We can also define all elements of the set in terms of the traversal:

let elements t = breadth_first_search_loop t

12.1.8. Testing Element Retrieval and Tree Traversals

As we know well how to work with lists, we can use traversals to test each other, as well as the search function:

(******************************************)
(*          Testing traversals            *)
(******************************************)

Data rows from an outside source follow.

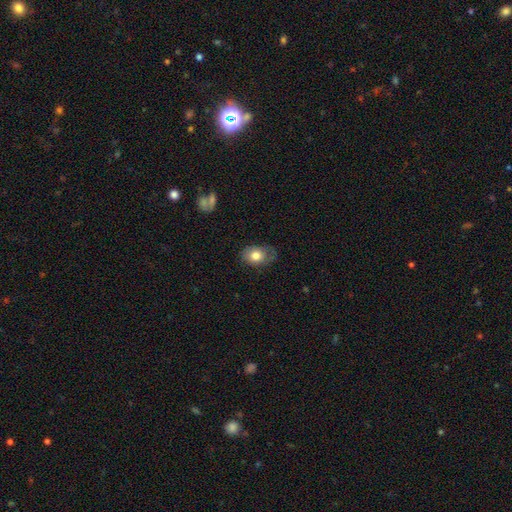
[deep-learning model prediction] Morphology: type=smooth (76%); roundness=in between (71%); merging=none (59%).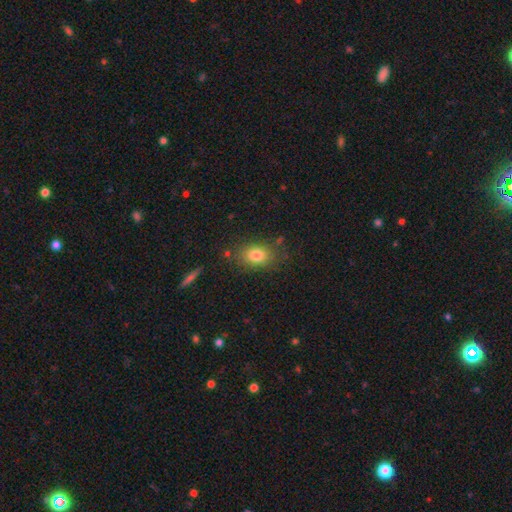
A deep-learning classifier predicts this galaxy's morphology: This is clearly a smooth galaxy (80%). How rounded: likely in between (77%). Merging: likely none (79%).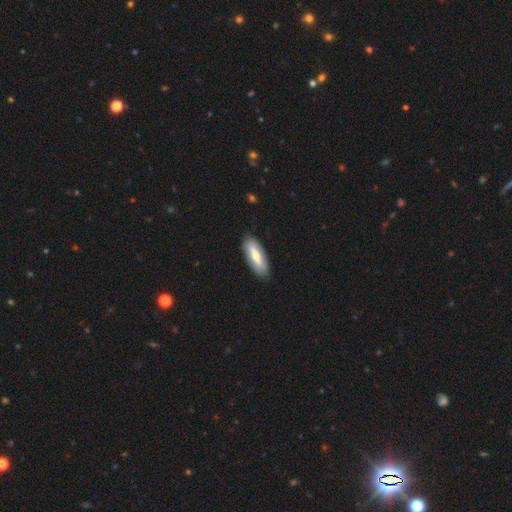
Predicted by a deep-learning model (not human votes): This is possibly a smooth galaxy (50%). Merging: clearly none (85%).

let check_elem_in_tree t e =
  let n = search t e in
  (get_exn @@ n).value = e

let%test "Testing DFS" =
  let n = 1000 in
  let t = mk_tree_of_size n in
  let l1 = depth_first_search_rec t in
  List.length l1 = n &&
  List.for_all (fun e -> check_elem_in_tree t e) l1 &&
  sorted l1

let%test "Testing BFS" =
  let n = 1000 in
  let t = mk_tree_of_size n in
  let l1 = depth_first_search_rec t in
  let l2 = breadth_first_search_loop t in
  List.length l1 = n &&
  List.for_all (fun e -> List.mem e l2) l1 &&
  List.for_all (fun e -> List.mem e l1) l2

(******************************************)
(*          Testing retrieval             *)
(******************************************)

let%test "Testing retrieval" =
  let n = 1000 in
  let t = mk_tree_of_size n in
  let m = Random.int n in
  let l = breadth_first_search_loop t in
  let e = List.nth l m in
  let z = search t e in
  z <> None

12.1.9. More BST operations

Thanks to its invariant, a BST makes it almost trivial to implement operations, such as

  • Getting minimum/maximum element in a set representing by a tree
  • Find a successor/predecessor of an element

For instance, finding the minimal element of a subtree starting from a node n can be achieved by the following operation:

let rec find_min_node n =
  match left n with
  | Some m -> find_min_node m
  | None -> n

Notice that this operation does not find the global tree-wise successor of the element in node n, although that is also possible to do in \(O(\log n)\) operations for a tree that is well-balanced (i.e., not to “tall” and “thin”).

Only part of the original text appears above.